I think Microsoft is at a point in its cloud evolution where it needs a bigger picture presented.

Dana Gardner, president and principal analyst, Interarbor Solutions, Inc.

Microsoft has a golden opportunity to do so at TechEd North America in Atlanta next week. The company has certainly produced a steady stream of news about Windows Azure, Office 365, Intune and a handful of other online-based applications and tools over the past couple of years. But IT pros still seek clarity on Microsoft’s cloud vision as it cobbles together these piece parts, much in the way IBM did in its cloud announcement last month.

"I think Microsoft is at a point in its cloud evolution where it needs a bigger picture presented,” said Dana Gardner, president and principal analyst at Interarbor Solutions, Inc. in Gilford, N.H. “It does have some building blocks but IT shops wonder how they (IT shops) can bring this together with existing infrastructures in a harmonious way so they aren't throwing out the baby with the bath water,"

With fast moving cloud competitors, such as Google and Amazon, which lack the on-premises infrastructure baggage owned by Microsoft, the software company might be wise to state its intentions to enterprises sooner rather than later.

"Microsoft has had trouble before communicating comprehensive strategies, as was the case with its on-premises software,” Gardner added. “It can't afford to make that mistake again with a lot of other players now pointing to the Microsoft hairball and offering cleaner, pure-play cloud offerings."

The adoption of cloud strategies can bring with it added expense and technological uncertainty. For this reason, IT professionals would find real world success stories involving a collection of Microsoft products somewhat reassuring.

"I know exactly what my IT costs are right now for things like licenses, people and upgrades,” said Eugene Lee, a systems administrator with a large bank. “But with the cloud those fixed costs can become unpredictable, so I need to know more about how all this would work.

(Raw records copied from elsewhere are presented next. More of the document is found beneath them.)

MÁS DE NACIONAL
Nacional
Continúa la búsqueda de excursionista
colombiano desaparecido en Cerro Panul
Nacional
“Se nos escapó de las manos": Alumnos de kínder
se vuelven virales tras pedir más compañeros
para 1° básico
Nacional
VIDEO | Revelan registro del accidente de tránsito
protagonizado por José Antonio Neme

I would like to see some success stories from some (Windows-based) cloud shops.”

How much of the big picture Microsoft reveals publicly about its cloud strategy at this year's conference remains unclear. Corporate executives are expected to disclose more details about the company’s cloud strategy with regard to the Windows Azure Platform, SQL Azure and the Windows Azure App Fabric, though the company declined to comment on details.

"Even a little more visibility on how seamlessly, or not, applications written for the Azure (platform) will work with Office 365 could be useful for planning purposes," Lee said.

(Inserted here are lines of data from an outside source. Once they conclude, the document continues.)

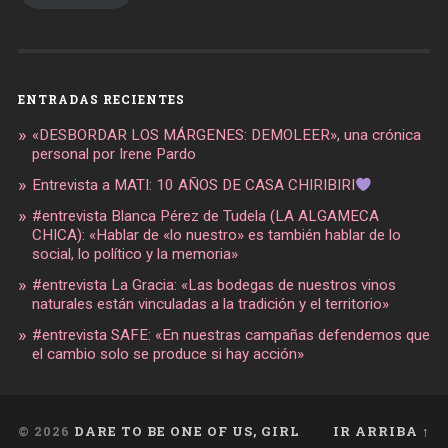
ENTRADAS RECIENTES
«DESBORDAR LOS MÁRGENES: DEMOLEER», una crónica
personal por Irene Pardo
Entrevista a MATI: 10 AÑOS DE CASA CHIRIBIRI
#entrevista Blanca Pérez de Tudela (LA ALGAMECA
CHICA): «Hablar de «lo nuestro» es también hablar de lo
social, lo político y la memoria»
#entrevista La Gracia: «Las bodegas de nuestros vinos
naturales están vinculadas a la tradición y el territorio»
#entrevista SAFE: «En nuestras campañas defendemos que
el cambio solo se produce si hay acción»
© 2026
DARE TO BE ONE OF US, GIRL
IR ARRIBA ↑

IT pros can also expect to hear more about the next generation of its management suite, System Center 2012. The latest version of the suite adds Concero, a tool that lets administrators manage virtual machines running on Microsoft Hyper-V through System Center Virtual Machine Manager. The software also lets administrators manage a variety of services that run on Windows Azure and Azure-based appliances.